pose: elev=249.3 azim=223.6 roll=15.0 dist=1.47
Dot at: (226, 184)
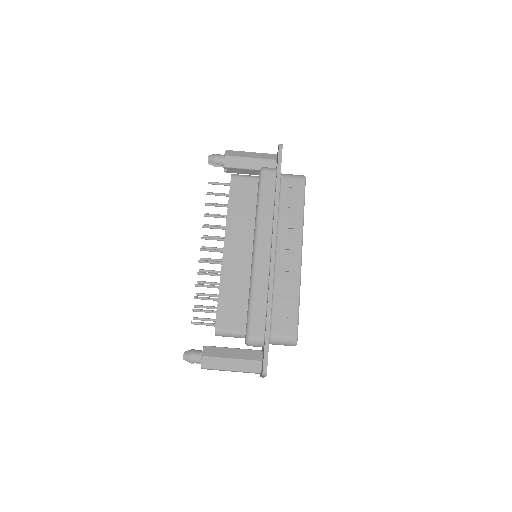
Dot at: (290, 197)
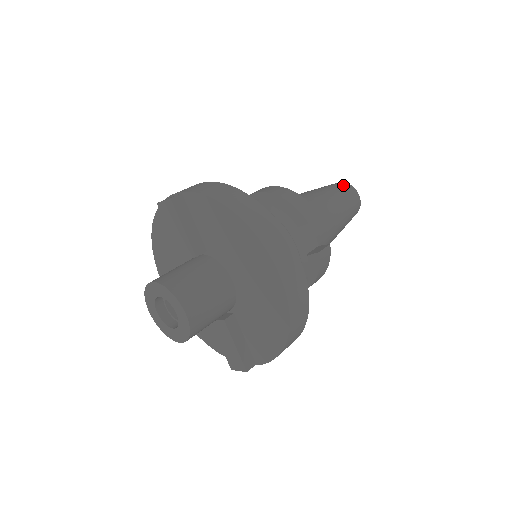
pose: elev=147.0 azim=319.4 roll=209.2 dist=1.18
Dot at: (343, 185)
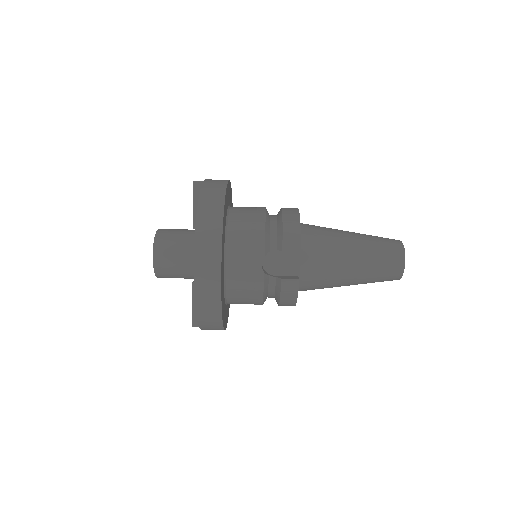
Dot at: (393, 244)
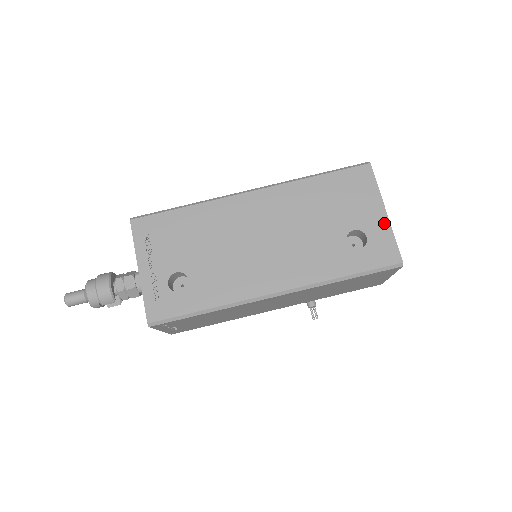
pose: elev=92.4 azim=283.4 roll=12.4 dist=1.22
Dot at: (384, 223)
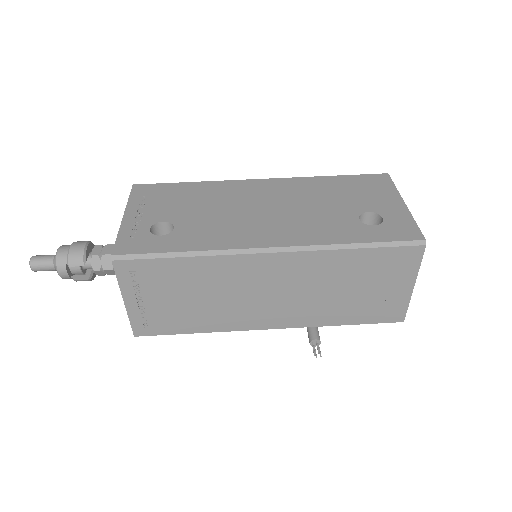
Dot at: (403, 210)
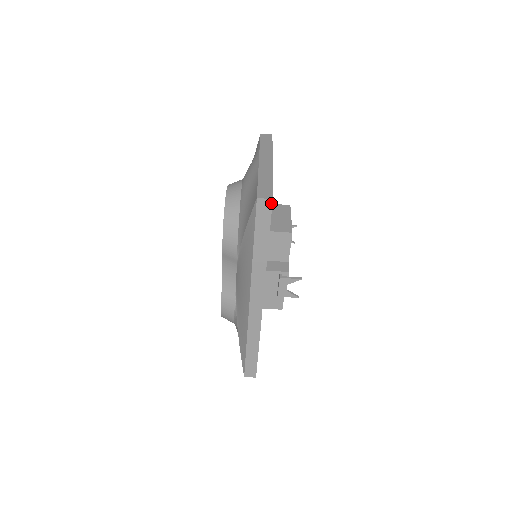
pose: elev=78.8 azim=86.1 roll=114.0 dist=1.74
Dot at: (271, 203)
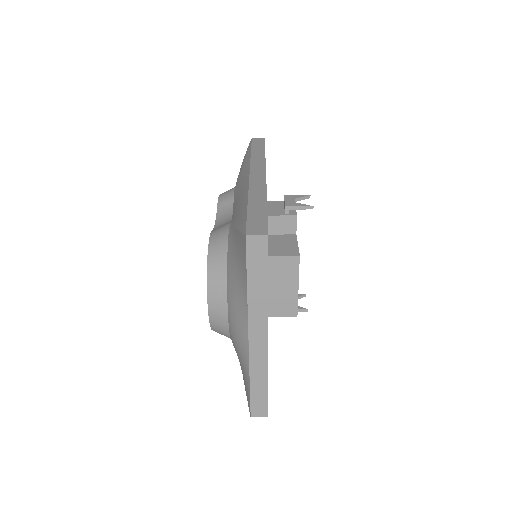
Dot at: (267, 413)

---

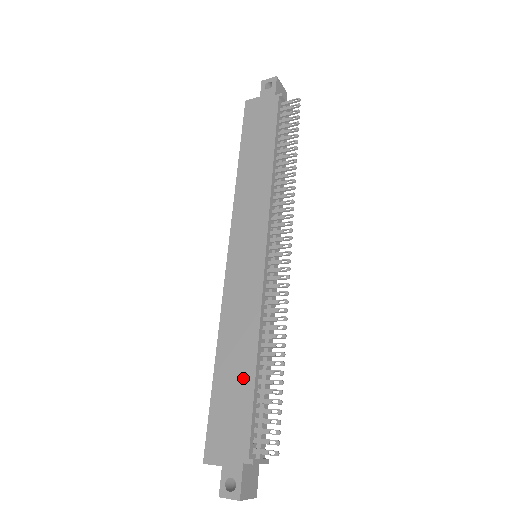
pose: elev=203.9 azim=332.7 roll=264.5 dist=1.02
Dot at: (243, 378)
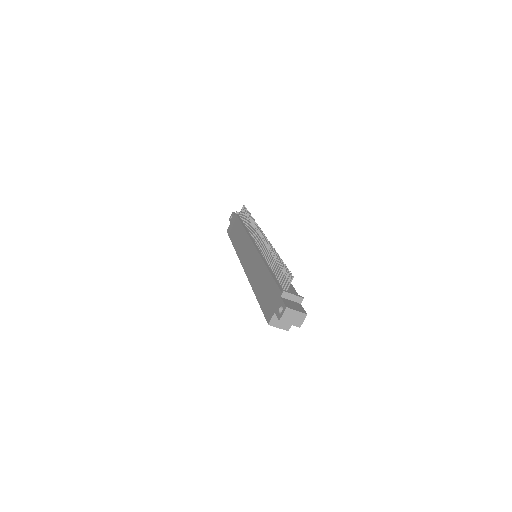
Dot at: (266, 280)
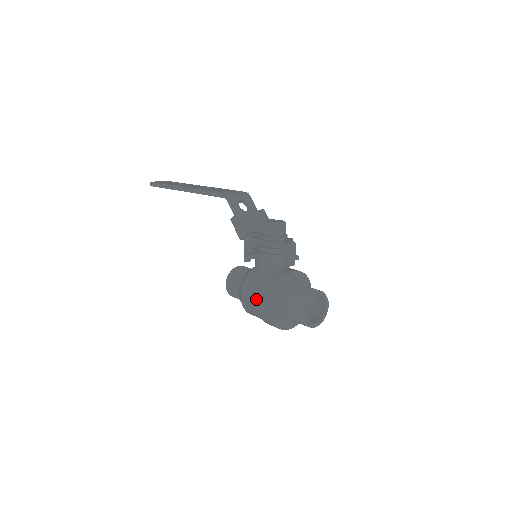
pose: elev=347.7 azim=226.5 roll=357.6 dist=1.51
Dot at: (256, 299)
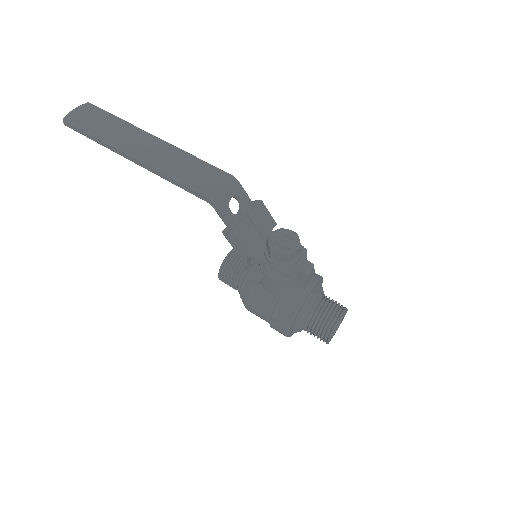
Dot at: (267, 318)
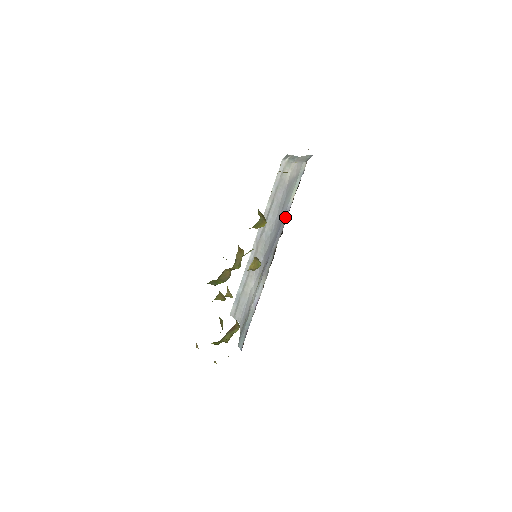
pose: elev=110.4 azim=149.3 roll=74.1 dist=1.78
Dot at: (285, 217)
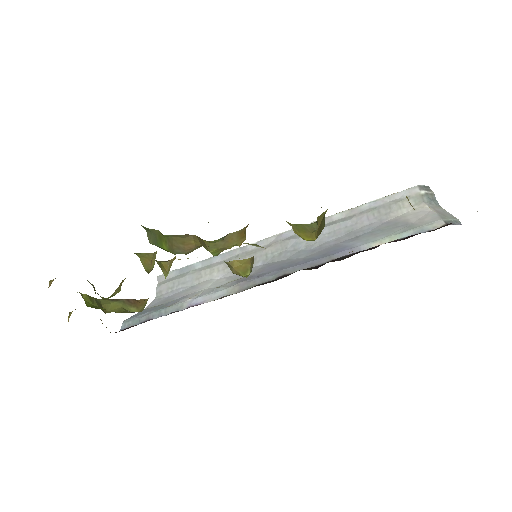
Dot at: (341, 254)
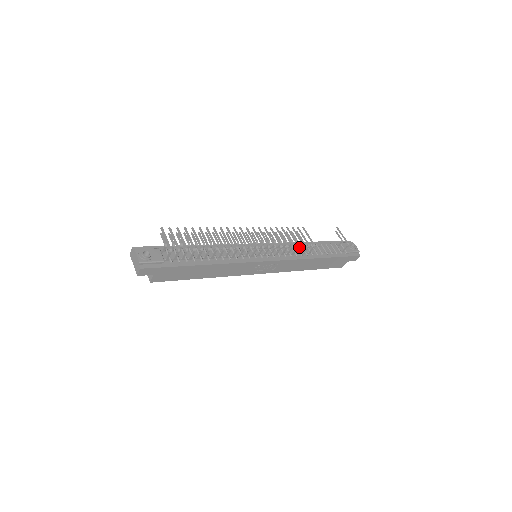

--

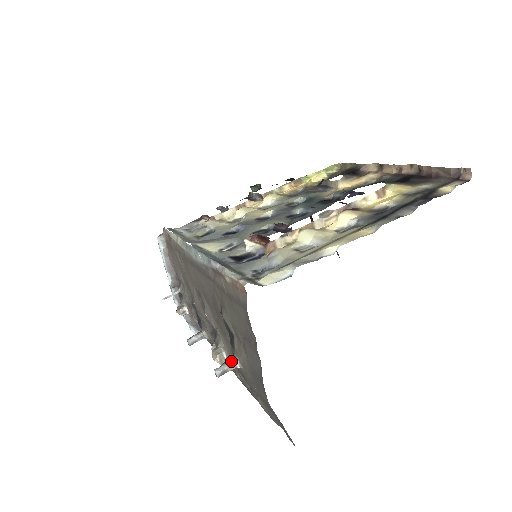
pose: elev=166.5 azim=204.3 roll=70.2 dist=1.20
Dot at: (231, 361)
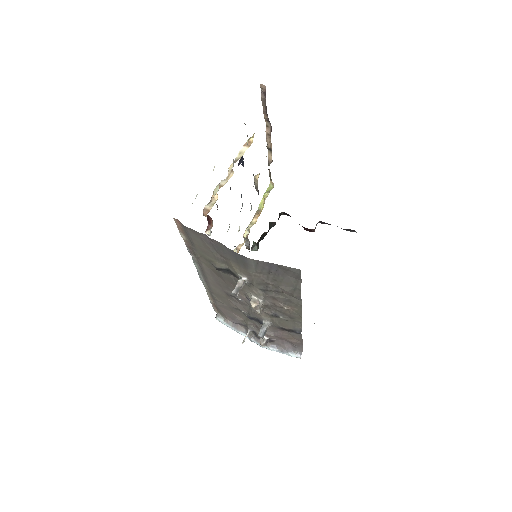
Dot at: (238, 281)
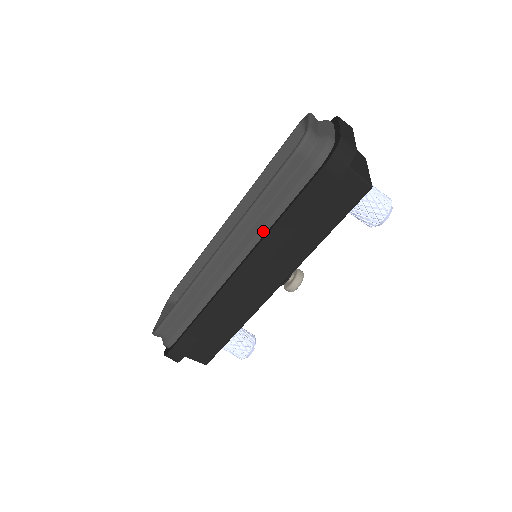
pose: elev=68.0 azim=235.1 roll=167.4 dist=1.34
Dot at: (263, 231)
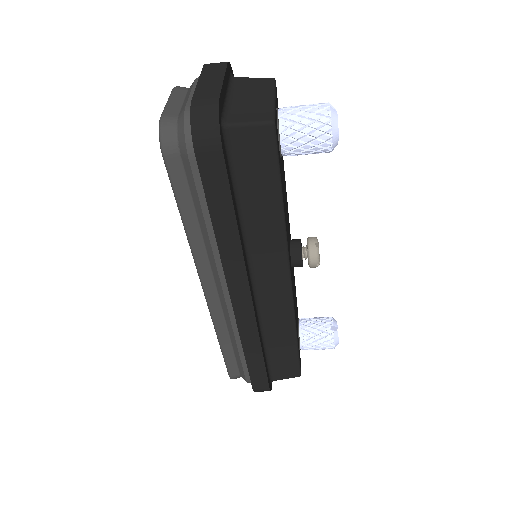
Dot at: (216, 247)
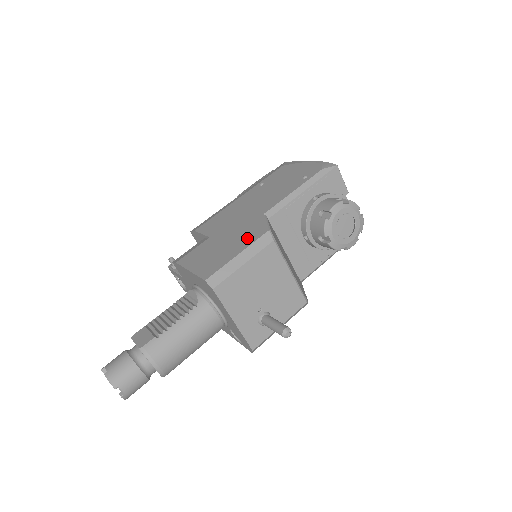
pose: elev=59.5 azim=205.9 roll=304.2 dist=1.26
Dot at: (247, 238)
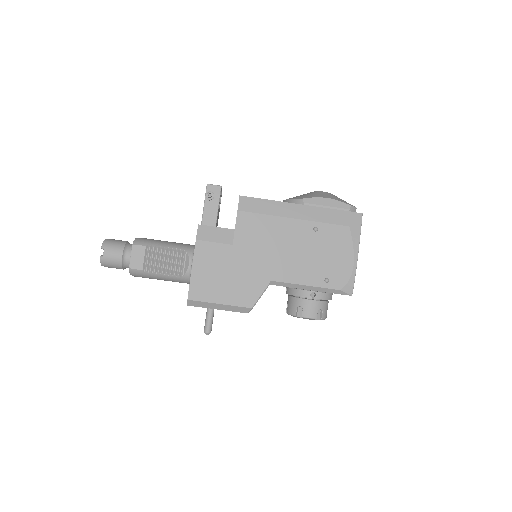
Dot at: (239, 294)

→ **Work to do**:
Reproduce the records verbatim, starting at the line containing "pose: elev=110.4 azim=149.3" and ending at the line containing "Dot at: (341, 254)". Leave the pictures out.

→ **Exercise output**:
pose: elev=110.4 azim=149.3 roll=74.1 dist=1.78
Dot at: (285, 217)
Dot at: (341, 254)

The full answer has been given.